_Exercise description_
Could you rewrite the rows below, swapping every "pose" for "camera" and leaving everything else unchanged?

_Stored entries_
———

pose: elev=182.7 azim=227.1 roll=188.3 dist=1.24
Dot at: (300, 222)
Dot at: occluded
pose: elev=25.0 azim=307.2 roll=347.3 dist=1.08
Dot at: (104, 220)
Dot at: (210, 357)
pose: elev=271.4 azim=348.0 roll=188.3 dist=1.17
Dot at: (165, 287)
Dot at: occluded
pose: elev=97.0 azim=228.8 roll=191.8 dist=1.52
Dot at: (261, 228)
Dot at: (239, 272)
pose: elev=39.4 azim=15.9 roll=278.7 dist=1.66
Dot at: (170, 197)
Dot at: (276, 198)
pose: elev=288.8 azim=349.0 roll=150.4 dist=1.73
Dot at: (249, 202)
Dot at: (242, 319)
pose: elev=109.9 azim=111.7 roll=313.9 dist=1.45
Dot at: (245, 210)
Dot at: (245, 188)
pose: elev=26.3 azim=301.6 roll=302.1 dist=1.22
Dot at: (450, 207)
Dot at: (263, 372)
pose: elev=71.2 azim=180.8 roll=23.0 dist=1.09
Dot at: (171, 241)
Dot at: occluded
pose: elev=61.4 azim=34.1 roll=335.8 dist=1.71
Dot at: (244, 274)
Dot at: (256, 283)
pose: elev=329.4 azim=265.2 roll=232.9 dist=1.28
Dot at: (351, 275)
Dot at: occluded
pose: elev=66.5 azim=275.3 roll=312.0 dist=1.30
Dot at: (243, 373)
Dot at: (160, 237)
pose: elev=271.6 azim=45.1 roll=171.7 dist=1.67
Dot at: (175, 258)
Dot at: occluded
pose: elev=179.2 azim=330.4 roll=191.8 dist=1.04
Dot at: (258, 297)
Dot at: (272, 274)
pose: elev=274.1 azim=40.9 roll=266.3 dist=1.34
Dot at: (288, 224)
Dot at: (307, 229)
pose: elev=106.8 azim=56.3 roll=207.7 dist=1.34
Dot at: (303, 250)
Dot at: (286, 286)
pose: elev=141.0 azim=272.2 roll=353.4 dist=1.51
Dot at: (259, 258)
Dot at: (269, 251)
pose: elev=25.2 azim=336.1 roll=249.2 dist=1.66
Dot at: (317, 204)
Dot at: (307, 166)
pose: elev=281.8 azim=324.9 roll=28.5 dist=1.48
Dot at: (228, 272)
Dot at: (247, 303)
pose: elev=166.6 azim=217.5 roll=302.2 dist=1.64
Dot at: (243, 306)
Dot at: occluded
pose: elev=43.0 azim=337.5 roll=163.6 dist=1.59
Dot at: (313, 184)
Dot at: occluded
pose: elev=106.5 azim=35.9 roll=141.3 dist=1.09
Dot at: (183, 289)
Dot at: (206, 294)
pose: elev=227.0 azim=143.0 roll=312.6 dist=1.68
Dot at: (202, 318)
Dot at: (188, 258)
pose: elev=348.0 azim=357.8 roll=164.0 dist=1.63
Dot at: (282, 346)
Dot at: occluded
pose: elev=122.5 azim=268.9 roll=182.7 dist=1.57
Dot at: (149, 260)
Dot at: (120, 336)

———

_Result of this exercise_
camera: elev=182.7 azim=227.1 roll=188.3 dist=1.24
Dot at: (300, 222)
Dot at: occluded
camera: elev=25.0 azim=307.2 roll=347.3 dist=1.08
Dot at: (104, 220)
Dot at: (210, 357)
camera: elev=271.4 azim=348.0 roll=188.3 dist=1.17
Dot at: (165, 287)
Dot at: occluded
camera: elev=97.0 azim=228.8 roll=191.8 dist=1.52
Dot at: (261, 228)
Dot at: (239, 272)
camera: elev=39.4 azim=15.9 roll=278.7 dist=1.66
Dot at: (170, 197)
Dot at: (276, 198)
camera: elev=288.8 azim=349.0 roll=150.4 dist=1.73
Dot at: (249, 202)
Dot at: (242, 319)
camera: elev=109.9 azim=111.7 roll=313.9 dist=1.45
Dot at: (245, 210)
Dot at: (245, 188)
camera: elev=26.3 azim=301.6 roll=302.1 dist=1.22
Dot at: (450, 207)
Dot at: (263, 372)
camera: elev=71.2 azim=180.8 roll=23.0 dist=1.09
Dot at: (171, 241)
Dot at: occluded
camera: elev=61.4 azim=34.1 roll=335.8 dist=1.71
Dot at: (244, 274)
Dot at: (256, 283)
camera: elev=329.4 azim=265.2 roll=232.9 dist=1.28
Dot at: (351, 275)
Dot at: occluded
camera: elev=66.5 azim=275.3 roll=312.0 dist=1.30
Dot at: (243, 373)
Dot at: (160, 237)
camera: elev=271.6 azim=45.1 roll=171.7 dist=1.67
Dot at: (175, 258)
Dot at: occluded
camera: elev=179.2 azim=330.4 roll=191.8 dist=1.04
Dot at: (258, 297)
Dot at: (272, 274)
camera: elev=274.1 azim=40.9 roll=266.3 dist=1.34
Dot at: (288, 224)
Dot at: (307, 229)
camera: elev=106.8 azim=56.3 roll=207.7 dist=1.34
Dot at: (303, 250)
Dot at: (286, 286)
camera: elev=141.0 azim=272.2 roll=353.4 dist=1.51
Dot at: (259, 258)
Dot at: (269, 251)
camera: elev=25.2 azim=336.1 roll=249.2 dist=1.66
Dot at: (317, 204)
Dot at: (307, 166)
camera: elev=281.8 azim=324.9 roll=28.5 dist=1.48
Dot at: (228, 272)
Dot at: (247, 303)
camera: elev=166.6 azim=217.5 roll=302.2 dist=1.64
Dot at: (243, 306)
Dot at: occluded
camera: elev=43.0 azim=337.5 roll=163.6 dist=1.59
Dot at: (313, 184)
Dot at: occluded
camera: elev=106.5 azim=35.9 roll=141.3 dist=1.09
Dot at: (183, 289)
Dot at: (206, 294)
camera: elev=227.0 azim=143.0 roll=312.6 dist=1.68
Dot at: (202, 318)
Dot at: (188, 258)
camera: elev=348.0 azim=357.8 roll=164.0 dist=1.63
Dot at: (282, 346)
Dot at: occluded
camera: elev=122.5 azim=268.9 roll=182.7 dist=1.57
Dot at: (149, 260)
Dot at: (120, 336)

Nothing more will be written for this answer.